Abstract

It has recently been shown that peripheral blood NK-cells and a fraction of T-cells which co-express CD16 and either CD56 or CD57 express the platelet type thrombin receptor. Large granular lymphocytes exhibit a T- or NK-cell phenotype, and therefore these results raise the possibility that thrombin and its receptor may be involved in the biology of large granular lymphocytes in health and disease. It is difficult, however, to perform functional studies using normal blood as a source of large granular lymphocytes, because the small fraction of large granular lymphocytes cannot be separated from other lymphocytes in numbers sufficient for most in vitro experiments. Therefore patients with large granular lymphocyte proliferative disorders have been screened in order to identify a population of cells enriched in large granular lymphocytes that express the thrombin receptor. Expression of the receptor was analysed in polyclonal and clonal large granular lymphocyte proliferative disorders. Using flow cytometry, it was found that the proportion of thrombin receptor positive large granular lymphocytes varied from 3% to 86%. Northern analysis indicated a high level of expression of mRNA in a clonal expansion of large granular lymphocytes that stained positively for the receptor by flow cytometry.
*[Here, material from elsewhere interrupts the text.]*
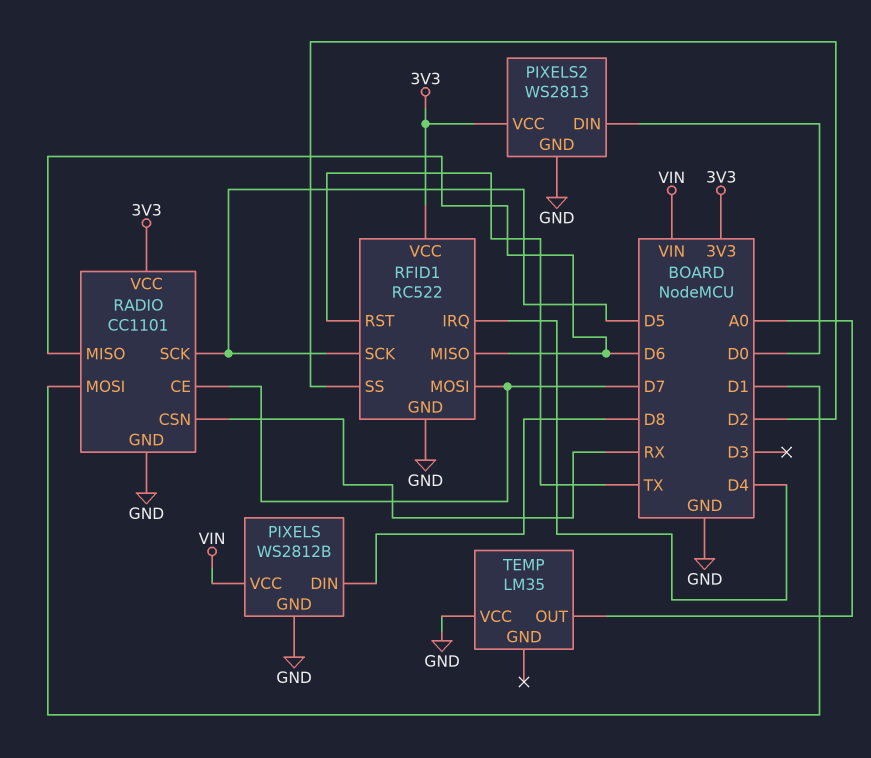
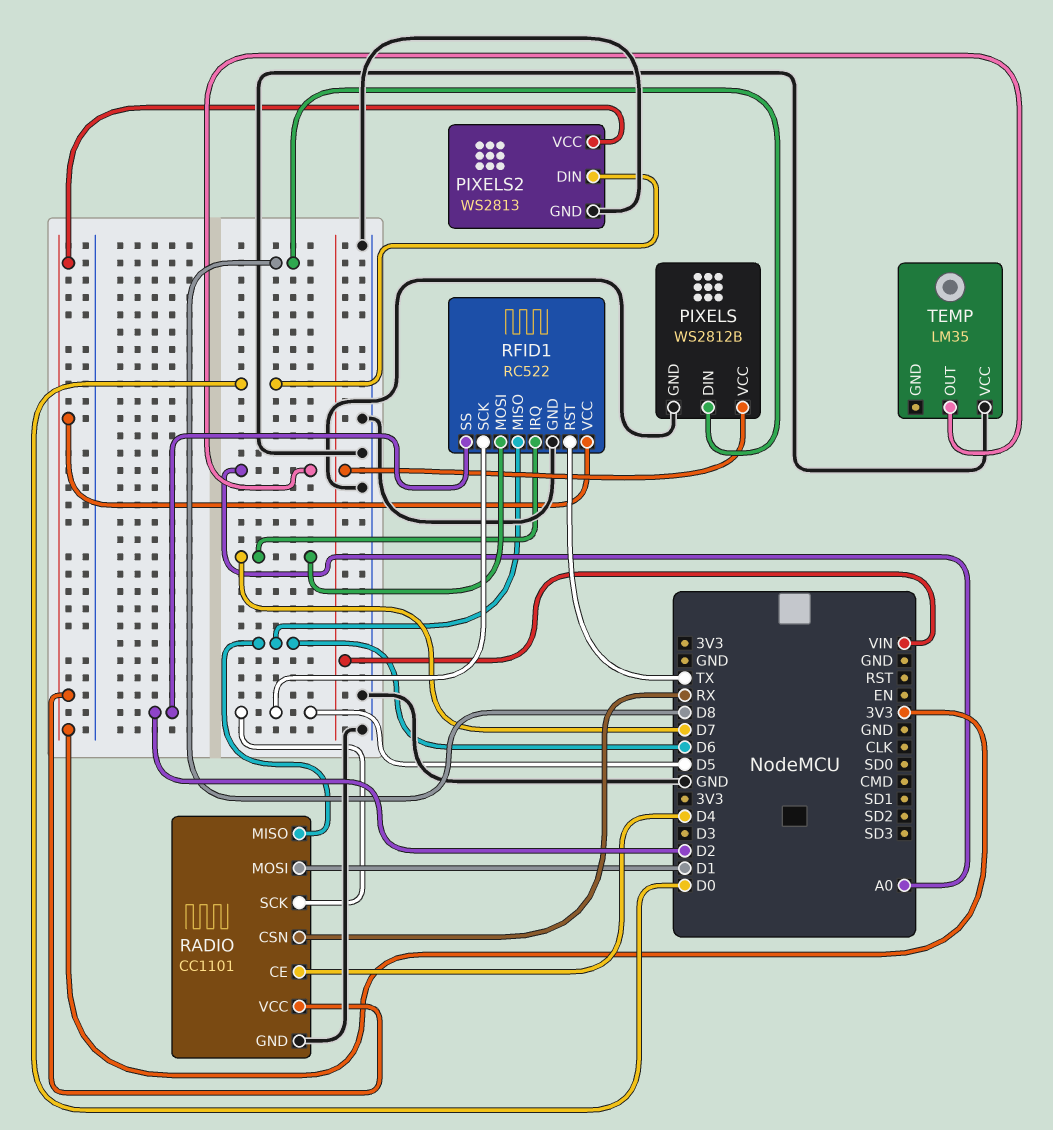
RADIO pin CE: D7 -> D4
RFID1 pin IRQ: D4 -> D7

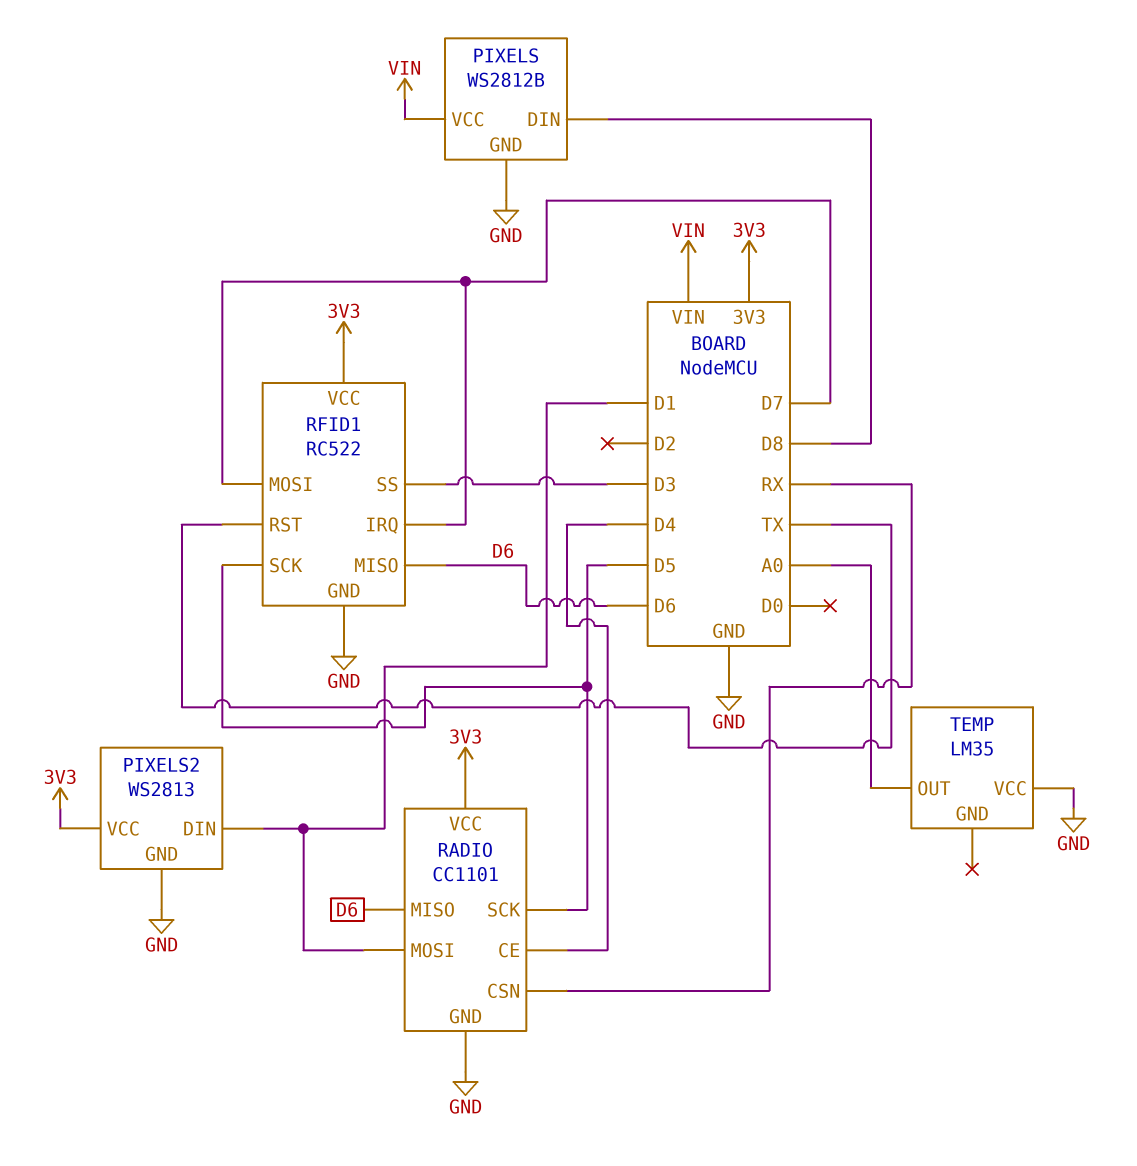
PIXELS2 pin DIN: D0 -> D1
RFID1 pin SS: D2 -> D3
Thrombin was found to act as a chemotactic stimulus for large granular lymphocytes from a polyclonal expansion with high numbers of thrombin receptor positive cells. At an optimal concentration of 10(-9) M the chemotactic response to thrombin was roughly equivalent to that obtained with the potent chemoattractant 1-oleoyl 2-acetyl glycerol. These findings suggest that thrombin may play a role in the recruitment of large granular lymphocytes in sites of inflammation.